To try and explain this better, look at this image:
That area I circled in the blue/grey is where you wind up a lot on the third floor once you're in the maze, because it is the end point of every failed attempt.
When people watching see him there, a ton of right inputs come in to start moving him out of here, and those inputs are stretched over probably 20+ seconds due to discrepancies in delay between individuals. This doesn't even slow down until most people see him start going that way. It's hundreds and hundreds of inputs. There are a lot of up commands here too, from people that don't want to go back down onto the spin tile.

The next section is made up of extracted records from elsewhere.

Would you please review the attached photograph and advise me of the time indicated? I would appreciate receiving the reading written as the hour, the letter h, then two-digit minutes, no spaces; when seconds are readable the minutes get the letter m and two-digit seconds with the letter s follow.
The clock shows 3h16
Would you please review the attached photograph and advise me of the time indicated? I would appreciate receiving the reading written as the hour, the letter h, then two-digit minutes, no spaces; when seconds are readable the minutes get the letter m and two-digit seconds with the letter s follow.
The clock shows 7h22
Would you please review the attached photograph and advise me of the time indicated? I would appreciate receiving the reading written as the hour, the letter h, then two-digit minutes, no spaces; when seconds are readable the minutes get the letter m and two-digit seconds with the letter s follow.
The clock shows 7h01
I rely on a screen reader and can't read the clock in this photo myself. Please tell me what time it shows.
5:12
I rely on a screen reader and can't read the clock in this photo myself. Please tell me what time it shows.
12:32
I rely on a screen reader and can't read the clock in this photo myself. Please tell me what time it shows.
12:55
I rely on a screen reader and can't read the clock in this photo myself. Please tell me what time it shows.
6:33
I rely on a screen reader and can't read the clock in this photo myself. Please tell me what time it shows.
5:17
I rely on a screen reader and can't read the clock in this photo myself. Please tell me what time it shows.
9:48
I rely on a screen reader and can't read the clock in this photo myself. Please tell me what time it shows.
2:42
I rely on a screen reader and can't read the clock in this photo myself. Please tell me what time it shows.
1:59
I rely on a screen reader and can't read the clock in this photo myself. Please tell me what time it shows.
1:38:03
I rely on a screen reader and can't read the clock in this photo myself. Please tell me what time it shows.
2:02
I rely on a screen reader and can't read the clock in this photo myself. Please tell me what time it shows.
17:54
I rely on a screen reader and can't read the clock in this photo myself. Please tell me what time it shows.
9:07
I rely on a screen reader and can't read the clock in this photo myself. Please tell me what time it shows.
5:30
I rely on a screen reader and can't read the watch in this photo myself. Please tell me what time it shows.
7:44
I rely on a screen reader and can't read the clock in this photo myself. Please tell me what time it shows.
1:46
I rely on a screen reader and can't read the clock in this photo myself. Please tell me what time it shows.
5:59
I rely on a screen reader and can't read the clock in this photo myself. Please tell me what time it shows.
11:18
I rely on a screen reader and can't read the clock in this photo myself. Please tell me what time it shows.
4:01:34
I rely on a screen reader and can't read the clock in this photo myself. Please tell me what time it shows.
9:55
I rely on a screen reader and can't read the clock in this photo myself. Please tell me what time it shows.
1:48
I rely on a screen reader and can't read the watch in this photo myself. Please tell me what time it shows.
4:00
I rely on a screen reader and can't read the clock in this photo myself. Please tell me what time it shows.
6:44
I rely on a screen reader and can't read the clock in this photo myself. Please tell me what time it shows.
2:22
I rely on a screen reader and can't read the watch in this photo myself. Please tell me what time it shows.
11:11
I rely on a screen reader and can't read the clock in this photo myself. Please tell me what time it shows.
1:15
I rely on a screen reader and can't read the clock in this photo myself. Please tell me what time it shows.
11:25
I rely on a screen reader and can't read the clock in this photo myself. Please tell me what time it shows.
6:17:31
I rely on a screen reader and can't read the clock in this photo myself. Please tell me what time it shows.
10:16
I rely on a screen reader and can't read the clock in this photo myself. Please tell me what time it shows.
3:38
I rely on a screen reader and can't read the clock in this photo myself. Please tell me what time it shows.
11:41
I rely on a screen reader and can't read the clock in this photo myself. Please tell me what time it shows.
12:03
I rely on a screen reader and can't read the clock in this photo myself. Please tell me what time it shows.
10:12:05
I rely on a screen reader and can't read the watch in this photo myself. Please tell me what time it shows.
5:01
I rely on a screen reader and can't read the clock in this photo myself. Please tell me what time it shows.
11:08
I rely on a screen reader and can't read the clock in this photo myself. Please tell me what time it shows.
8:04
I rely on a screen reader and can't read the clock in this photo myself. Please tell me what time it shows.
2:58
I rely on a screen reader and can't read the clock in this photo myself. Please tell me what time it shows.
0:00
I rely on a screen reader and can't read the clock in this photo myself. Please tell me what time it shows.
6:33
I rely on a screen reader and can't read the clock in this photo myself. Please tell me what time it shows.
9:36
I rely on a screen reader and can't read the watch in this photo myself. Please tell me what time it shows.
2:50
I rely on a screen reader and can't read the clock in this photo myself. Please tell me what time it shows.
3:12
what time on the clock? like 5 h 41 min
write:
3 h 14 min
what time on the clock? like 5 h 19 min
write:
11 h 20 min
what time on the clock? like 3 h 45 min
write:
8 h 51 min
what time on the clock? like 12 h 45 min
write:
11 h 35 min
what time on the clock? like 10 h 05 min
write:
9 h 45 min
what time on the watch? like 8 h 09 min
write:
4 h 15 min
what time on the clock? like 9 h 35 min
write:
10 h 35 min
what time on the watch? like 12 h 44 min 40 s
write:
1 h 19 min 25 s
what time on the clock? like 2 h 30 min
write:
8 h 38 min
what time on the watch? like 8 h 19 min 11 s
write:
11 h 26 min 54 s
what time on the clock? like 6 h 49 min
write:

By the time he hits the right wall and starts going up, people are only just starting to do left/down inputs to try and get him into the hallway right above there. But the right/up commands are going to come in for another 15-20 seconds, which is more than enough to often put us to the staircase. So the left/down inputs don't start registering his movement until we are on the above floor... and there left/down inputs easily send us into the wrong maze. The left inputs are really prevalent too because people desperately want to send him into the hallway, so over half of them are left. They just come in way later than you'd actually need to have hit left to even have a chance. The only times we've gotten in that hallway where with predictive random lefts while people were still mostly spamming right from below, and the rights continue long enough to counter those usually.
What dropping start into all of these movement commands does is waste a lot of those unnecessary commands that flood in, so long as the start commands are put in during the big movement pushes. Realistically you need him to be like one foot in that doorway with a menu open for 10-ish seconds before you have a solid chance of having the people doing inputs based on what they see to get him in the rest of the way.